The hot ticket in New York is currently the Nan Kempner exhibit at the Costume Institute at the Met. Nan Kempner was known as being the consummate fashion plate during her lifetime. She amassed quite a large wardrobe, much of it consisting of Yves Saint Laurent haute couture. It is no wonder that the Met considered the collection to be "art", and they were lucky enough to have had her wardrobe bequeathed to them after her death.

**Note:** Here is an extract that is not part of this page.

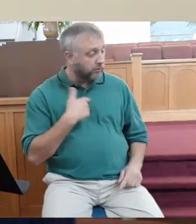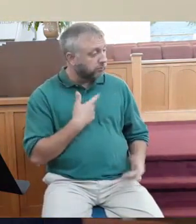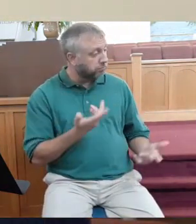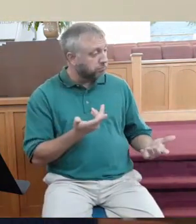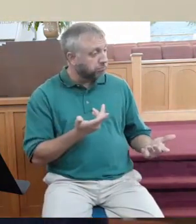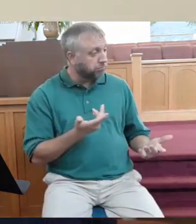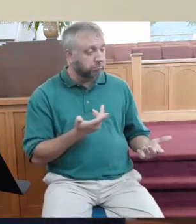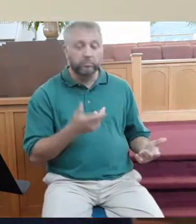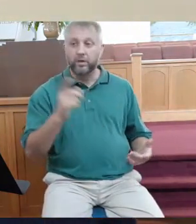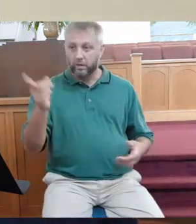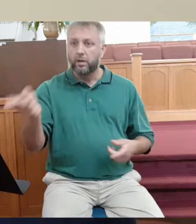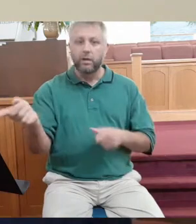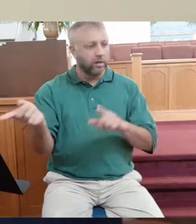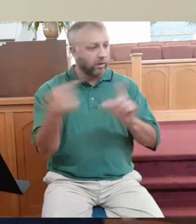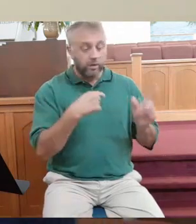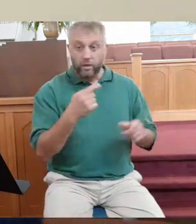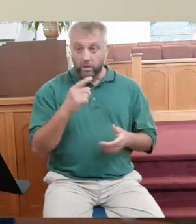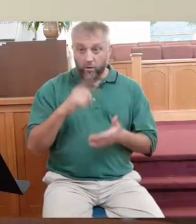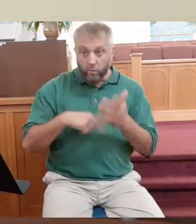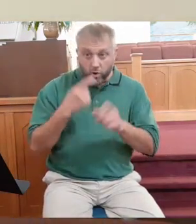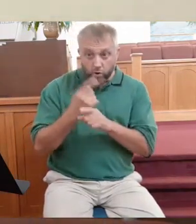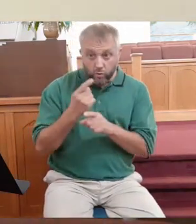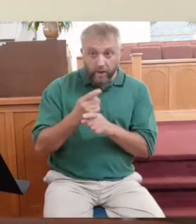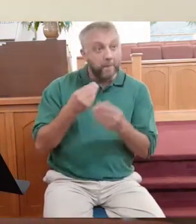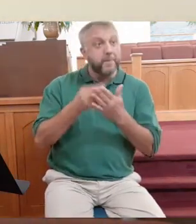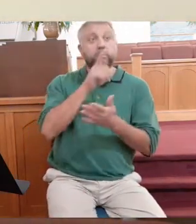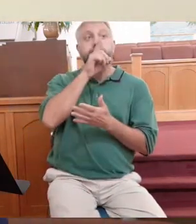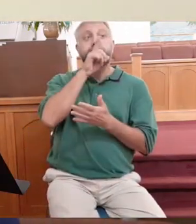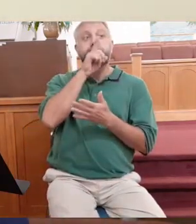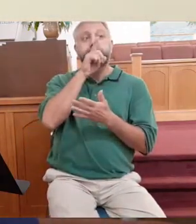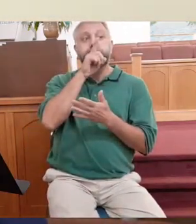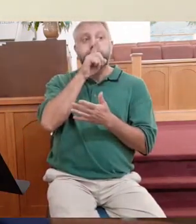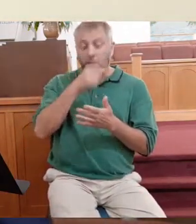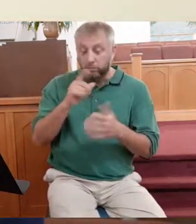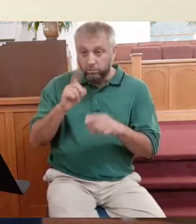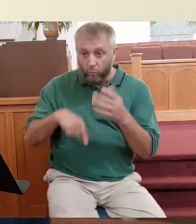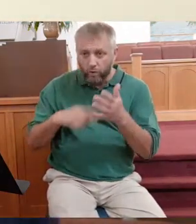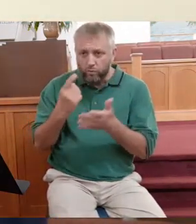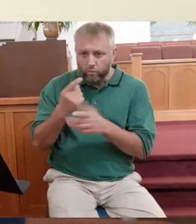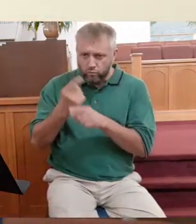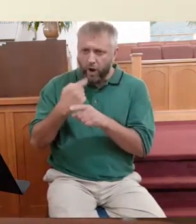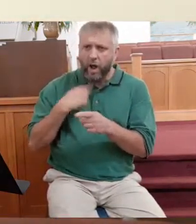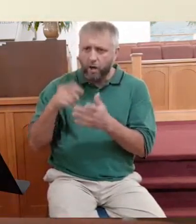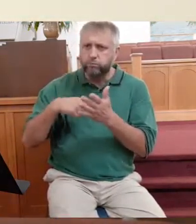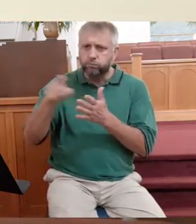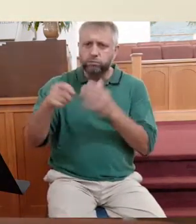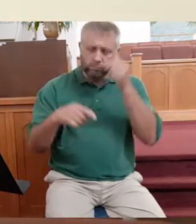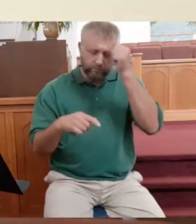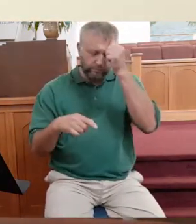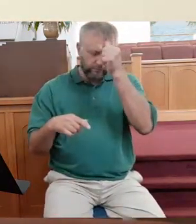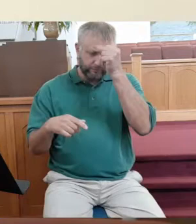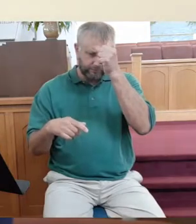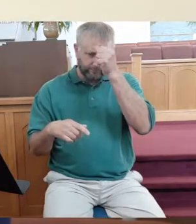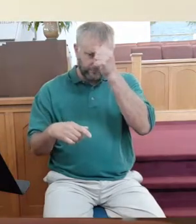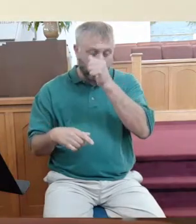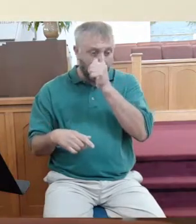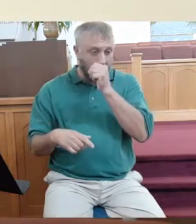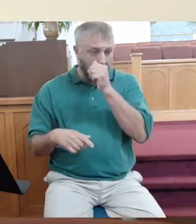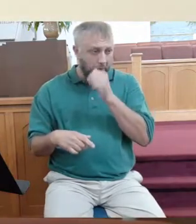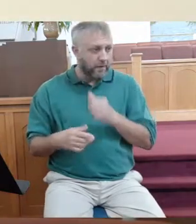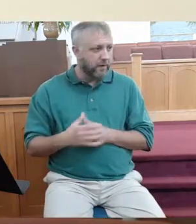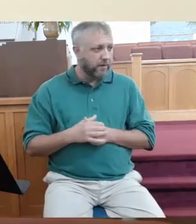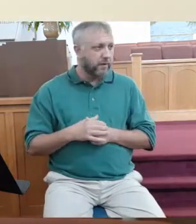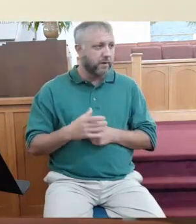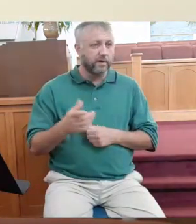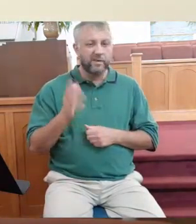to them, you also go to the vineyard, and what is right, you will receive. At first glance, it seems like maybe these five o'clock guys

I was recently rereading "Billy Baldwin Decorates" and came across some photos of The Kempner's bedroom that had been decorated by Baldwin. While it is not necessarily one of my favorite Baldwin rooms, there is certainly much to look at. What is so striking is the amount of fabric used in the room. There is the shirred cream-colored muslin that covers the wall, the contrasting patterned fabric used on the headboard and bed, a floral print used on the sofa and chairs, and more. Baldwin writes that he chose to cover tables with fabric in order to create a sense of "restfulness". There are few sharp edges in this room.
Kempner chose later to work with decorator Michael Taylor, whose work was reminiscent of Frances Elkins and Syrie Maugham (both of whom strongly influenced Taylor). Taylor was considered to be the creator of the "California Style" of interior design, characterized by a lot of white and beige. Interestingly, Taylor was the chosen decorator of Kempner's parents, the Schlesingers of San Francisco (who incidentally had also employed Frances Elkins during her lifetime).
From the photos I have been able to find, it looks like Taylor tempered the casual California look and injected it with some New York high style. While much of the color scheme is neutral, the rooms were warmed up with traditional touches, such as the Coromandel screen. Kempner was known for her "casual" Sunday night spaghetti suppers, where friends and family could casually drop in. Can you imagine a more elegant setting in which to eat spaghetti????